TASK REQUIREMENTS>
Restate the listing below word for word. No picture belongs in the result.

========================================

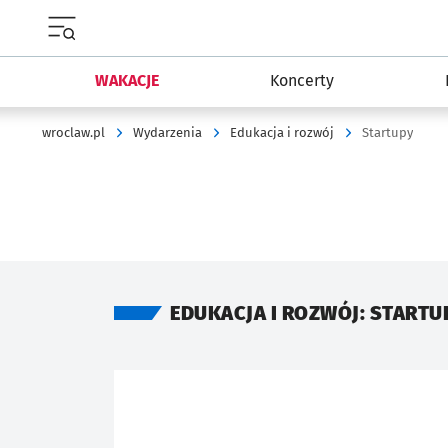
Menu główne portalu wroclaw.pl
WAKACJE
Koncerty
wroclaw.pl
Wydarzenia
Edukacja i rozwój
Startupy
EDUKACJA I ROZWÓJ: STARTU
Znalezione wydarzenia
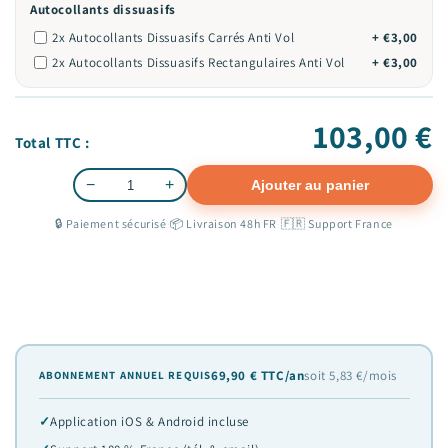
Autocollants dissuasifs
2x Autocollants Dissuasifs Carrés Anti Vol
+ €3,00
2x Autocollants Dissuasifs Rectangulaires Anti Vol
+ €3,00
103,00 €
Total TTC :
−
+
Ajouter au panier
Quantité
🔒 Paiement sécurisé
·
📦 Livraison 48h FR
·
🇫🇷 Support France
69,90 € TTC/an
soit 5,83 €/mois
ABONNEMENT ANNUEL REQUIS
Application iOS & Android incluse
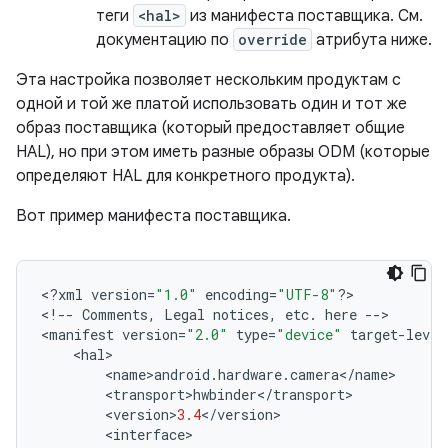
теги
<hal>
из манифеста поставщика. См.
документацию по
override
атрибута ниже.
Эта настройка позволяет нескольким продуктам с
одной и той же платой использовать один и тот же
образ поставщика (который предоставляет общие
HAL), но при этом иметь разные образы ODM (которые
определяют HAL для конкретного продукта).
Вот пример манифеста поставщика.
<
?
xml
version
=
"1.0"
encoding
=
"UTF-8"
?>
<
!--
Comments
,
Legal
notices
,
etc
.
here
-->
<
manifest
version
=
"2.0"
type
=
"device"
target
-
level
<
hal
>
<
name
>
android
.
hardware
.
camera
<
/
name
>
<
transport
>
hwbinder
<
/
transport
>
<
version
>
3.4
<
/
version
>
<
interface
>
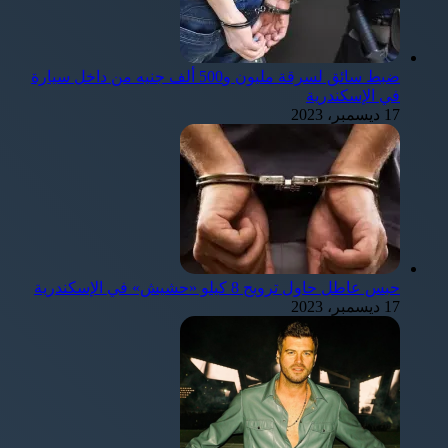
ضبط سائق لسرقة مليون و500 ألف جنيه من داخل سيارة
في الإسكندرية
17 ديسمبر، 2023
حبس عاطل حاول ترويج 8 كيلو «حشيش» في الإسكندرية
17 ديسمبر، 2023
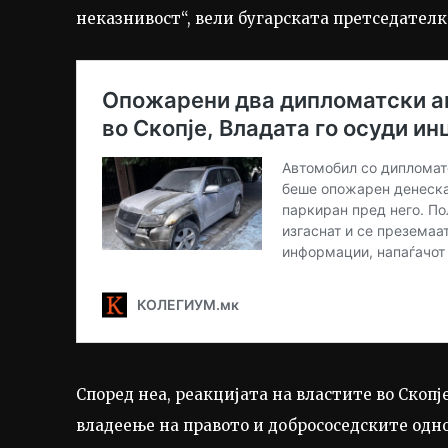
неказнивост“, вели бугарската претседателк
Според неа, реакцијата на властите во Скопј
владеење на правото и добрососедските одно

========================================

WRITTEN ANSWER>
Menu główne portalu wroclaw.pl
WAKACJE
Koncerty
wroclaw.pl
Wydarzenia
Edukacja i rozwój
Startupy
EDUKACJA I ROZWÓJ: STARTU
Znalezione wydarzenia
Autocollants dissuasifs
2x Autocollants Dissuasifs Carrés Anti Vol
+ €3,00
2x Autocollants Dissuasifs Rectangulaires Anti Vol
+ €3,00
103,00 €
Total TTC :
−
+
Ajouter au panier
Quantité
🔒 Paiement sécurisé
·
📦 Livraison 48h FR
·
🇫🇷 Support France
69,90 € TTC/an
soit 5,83 €/mois
ABONNEMENT ANNUEL REQUIS
Application iOS & Android incluse
теги
<hal>
из манифеста поставщика. См.
документацию по
override
атрибута ниже.
Эта настройка позволяет нескольким продуктам с
одной и той же платой использовать один и тот же
образ поставщика (который предоставляет общие
HAL), но при этом иметь разные образы ODM (которые
определяют HAL для конкретного продукта).
Вот пример манифеста поставщика.
<
?
xml
version
=
"1.0"
encoding
=
"UTF-8"
?>
<
!--
Comments
,
Legal
notices
,
etc
.
here
-->
<
manifest
version
=
"2.0"
type
=
"device"
target
-
level
<
hal
>
<
name
>
android
.
hardware
.
camera
<
/
name
>
<
transport
>
hwbinder
<
/
transport
>
<
version
>
3.4
<
/
version
>
<
interface
>
ضبط سائق لسرقة مليون و500 ألف جنيه من داخل سيارة
في الإسكندرية
17 ديسمبر، 2023
حبس عاطل حاول ترويج 8 كيلو «حشيش» في الإسكندرية
17 ديسمبر، 2023
неказнивост“, вели бугарската претседателк
Според неа, реакцијата на властите во Скопј
владеење на правото и добрососедските одно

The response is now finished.